WHAT YOU HAVE TO DO:
Reproduce every line of the data below verbatim, leaving out the pictures.

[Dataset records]

----

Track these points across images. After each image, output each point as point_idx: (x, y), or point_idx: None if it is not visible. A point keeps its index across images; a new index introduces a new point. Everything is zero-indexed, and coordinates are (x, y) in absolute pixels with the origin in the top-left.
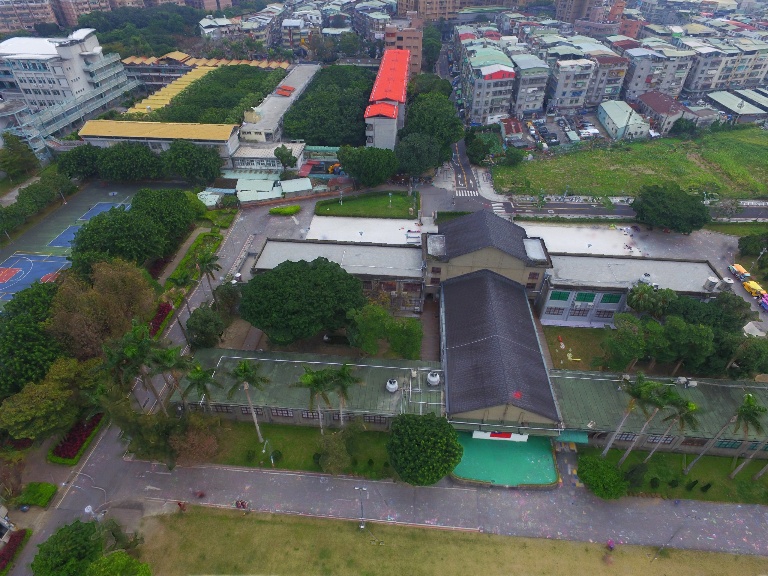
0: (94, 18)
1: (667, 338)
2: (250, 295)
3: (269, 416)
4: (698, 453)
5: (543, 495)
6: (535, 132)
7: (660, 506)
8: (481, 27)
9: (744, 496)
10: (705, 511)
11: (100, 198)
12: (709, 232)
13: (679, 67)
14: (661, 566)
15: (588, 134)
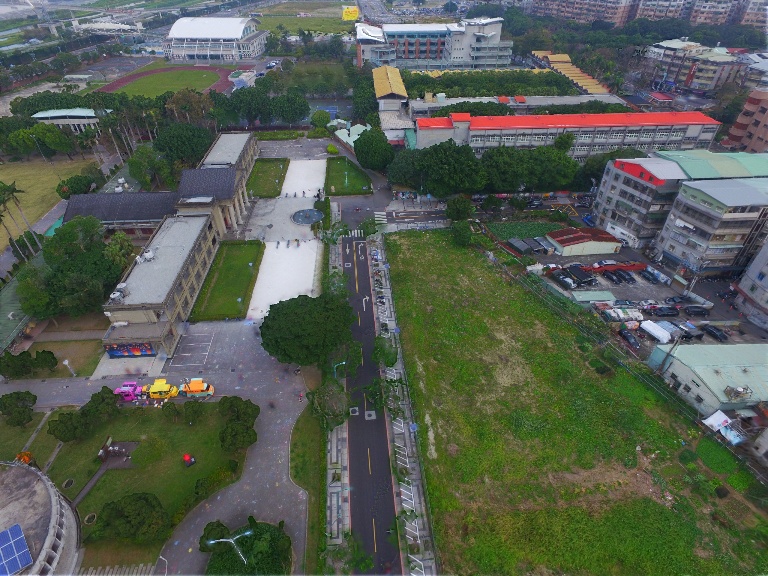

----

THE ANSWER:
Track these points across images. After each image, output each point as point_idx: (x, y), or point_idx: None if it is not visible. A point keeps its index across images; a new index introduces a new point. Everything is zero-indexed, and coordinates are (x, y) in absolute pixels with the origin in the top-left.
0: (94, 18)
1: (667, 338)
2: (250, 295)
3: (269, 416)
4: (698, 453)
5: (543, 495)
6: (535, 132)
7: (660, 506)
8: (481, 27)
9: (744, 496)
10: (705, 511)
11: (100, 198)
12: (709, 232)
13: (679, 67)
14: (661, 566)
15: (588, 134)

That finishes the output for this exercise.